A 2024 edition of the collection features a new introduction by the writer Ken Liu.

== Summary ==

The collection is divided into five parts, each with its own introduction.

=== Part I: Le Guin Introduces Le Guin ===

The first part contains an introduction and the essay "A Citizen of Mondath".

=== Part II: On Fantasy and Science Fiction ===

The second section includes the essays "Why are Americans Afraid of Dragons?", "Dreams Must Explain Themselves", her speech at the National Book Award, "The Child and the Shadow", "Myth and Archetype in Science Fiction", "From Elfland to Poughkeepsie", "American SF and the Other", "Science Fiction and Mrs. Brown", and "Do-It-Yourself Cosmology".

=== Part III: The Book Is What Is Real ===

The third section contains the introductions to her novels Rocannon's World, Planet of Exile, City of Illusions, The Word for World is Forest, The Left Hand of Darkness, and Star Songs of an Old Primate. Additionally, there are the essays "Is Gender Necessary? Redux", "The Staring Eye", and "The Modest One".

=== Part IV: Telling the Truth ===

The fourth part contains the essays "Introduction to the Altered I (excerpt)", "Talking about Writing", and "Escape Routes".

=== Part V: Pushing at the Limits ===

The fifth and final part contains an introduction, and the two essays "The Stalin in the Soul" and "The Stone Ax and the Muskoxen".

== Reception ==

The Language of the Night has received positive reviews.
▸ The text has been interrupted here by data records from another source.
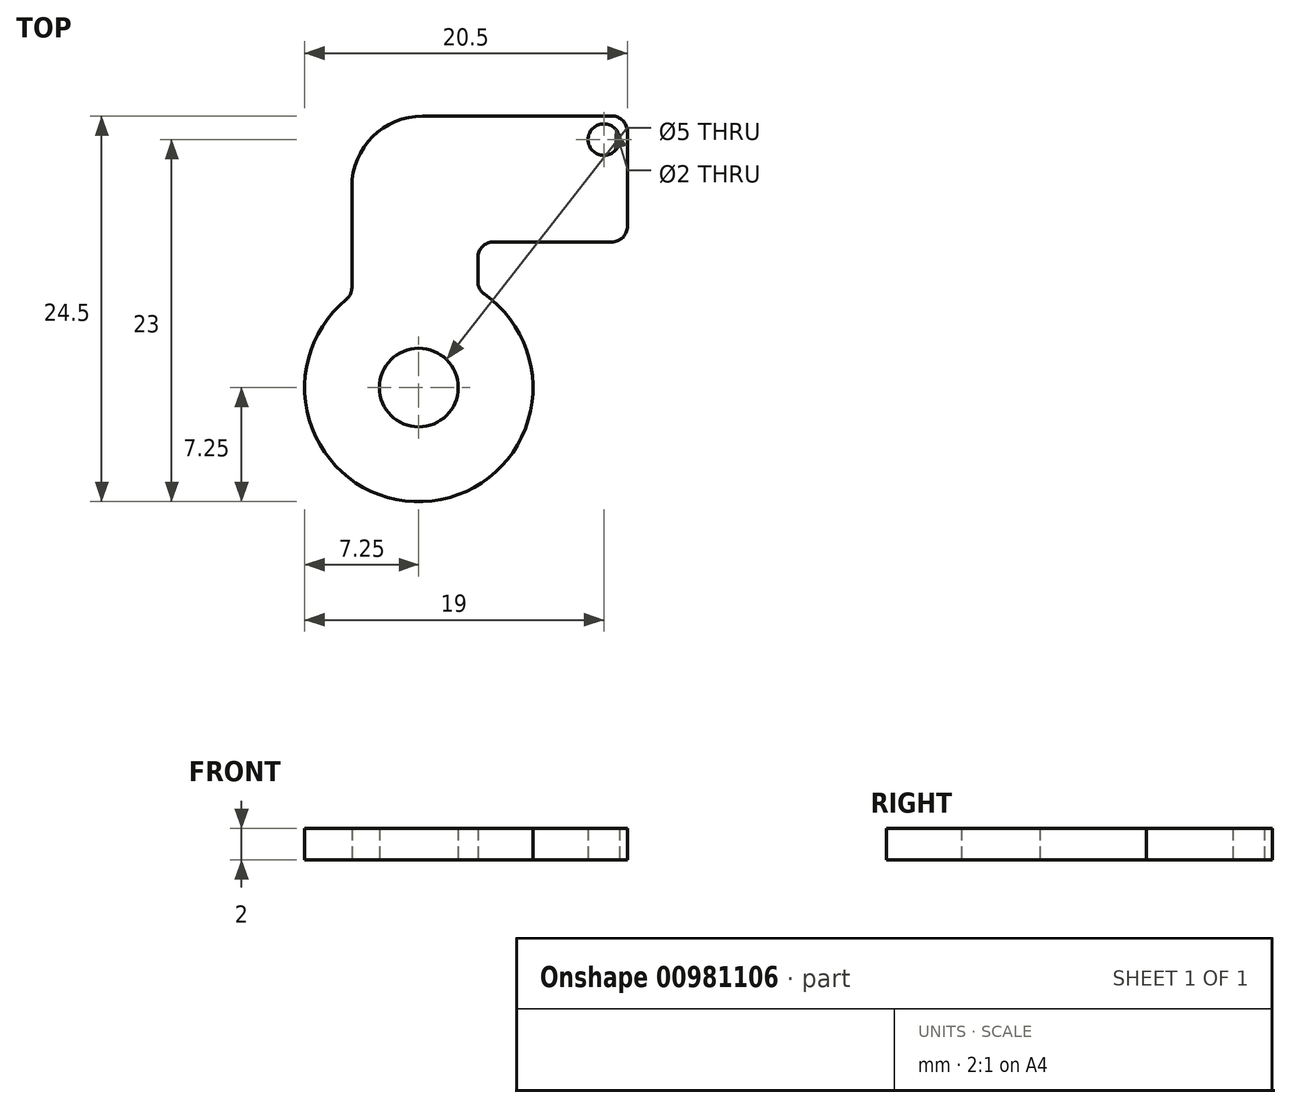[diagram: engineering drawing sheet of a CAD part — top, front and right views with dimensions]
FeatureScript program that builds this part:
annotation { "Feature Type Name" : "Feature", "Feature Type Description" : "" }
export const myFeature = defineFeature(function(context is Context, id is Id, definition is map)
    precondition{}
    {
        {
            var Q0;
            Q0=qCreatedBy(makeId("Top.planeOp"),FACE);
            var sketch = newSketch(context, id + "F0", { "sketchPlane" : qUnion([Q0])});
            skArc(sketch, "E0", {"start": v(-4.61, 5.6) * mm, "mid": v(0.28, -7.24) * mm, "end": v(4.17, 5.93) * mm});
            skCircle(sketch, "E1", {"center": v(0, 0) * mm, "radius": 2.5 * mm});
            skLineSegment(sketch, "E2.top", {"start": v(0.25, 17.25) * mm, "end": v(12.25, 17.25) * mm});
            skLineSegment(sketch, "E2.left", {"start": v(-4.25, 6.36) * mm, "end": v(-4.25, 12.75) * mm});
            skLineSegment(sketch, "E2.right", {"start": v(3.75, 6.75) * mm, "end": v(3.75, 8.25) * mm});
            skLineSegment(sketch, "E3", {"start": v(13.25, 16.25) * mm, "end": v(13.25, 10.25) * mm});
            skLineSegment(sketch, "E4", {"start": v(4.75, 9.25) * mm, "end": v(12.25, 9.25) * mm});
            skPoint(sketch, "E5.visualSharp", {"position": v(-4.25, 17.25) * mm});
            skArc(sketch, "E5.filletArc", {"start": v(0.25, 17.25) * mm, "mid": v(-2.93, 15.93) * mm, "end": v(-4.25, 12.75) * mm});
            skPoint(sketch, "E6.visualSharp", {"position": v(3.75, 9.25) * mm});
            skArc(sketch, "E6.filletArc", {"start": v(4.75, 9.25) * mm, "mid": v(4.04, 8.96) * mm, "end": v(3.75, 8.25) * mm});
            skPoint(sketch, "E7.visualSharp", {"position": v(13.25, 9.25) * mm});
            skArc(sketch, "E7.filletArc", {"start": v(12.25, 9.25) * mm, "mid": v(12.96, 9.54) * mm, "end": v(13.25, 10.25) * mm});
            skPoint(sketch, "E8.visualSharp", {"position": v(13.25, 17.25) * mm});
            skArc(sketch, "E8.filletArc", {"start": v(13.25, 16.25) * mm, "mid": v(12.96, 16.96) * mm, "end": v(12.25, 17.25) * mm});
            skPoint(sketch, "E9.visualSharp", {"position": v(3.75, 6.2) * mm});
            skArc(sketch, "E9.filletArc", {"start": v(3.75, 6.75) * mm, "mid": v(3.86, 6.28) * mm, "end": v(4.17, 5.93) * mm});
            skPoint(sketch, "E10.visualSharp", {"position": v(-4.25, 5.87) * mm});
            skArc(sketch, "E10.filletArc", {"start": v(-4.61, 5.6) * mm, "mid": v(-4.35, 5.94) * mm, "end": v(-4.25, 6.36) * mm});
            skCircle(sketch, "E11", {"center": v(11.75, 15.75) * mm, "radius": 1 * mm});
            skSolve(sketch);
        }
        {
            var Q0;
            Q0 = qSketchRegion(id + "F0", true);
            extrude(context, id + "F1", {"entities" : qUnion([Q0]), "depth" : 2 * mm, "offsetDistance" : 25 * mm});
        }
    });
Author Peter S. Beagle called the book "splendid." Writing for Games International in 1989, Paul Mason called this "a classic book that should be on every fantasy gamer's shelves."

Patrick Curry, in the 2014 book A Companion to J. R. R. Tolkien, wrote that Le Guin's reflections in the essays "remain[ed] evergreen", handling contentious issues such as whether fantasy is escapist, the subtlety of the character portraits in The Lord of the Rings, and that work's handling of the nature of evil.

However, some critics noted that the selections in The Language of the Night vary in significance, with "both substantial and slender contributions to science-fiction journals and symposiums."

For the 1980 Hugo Awards, the collection was a nominee in the newly created category of Best Related Non-Fiction Book.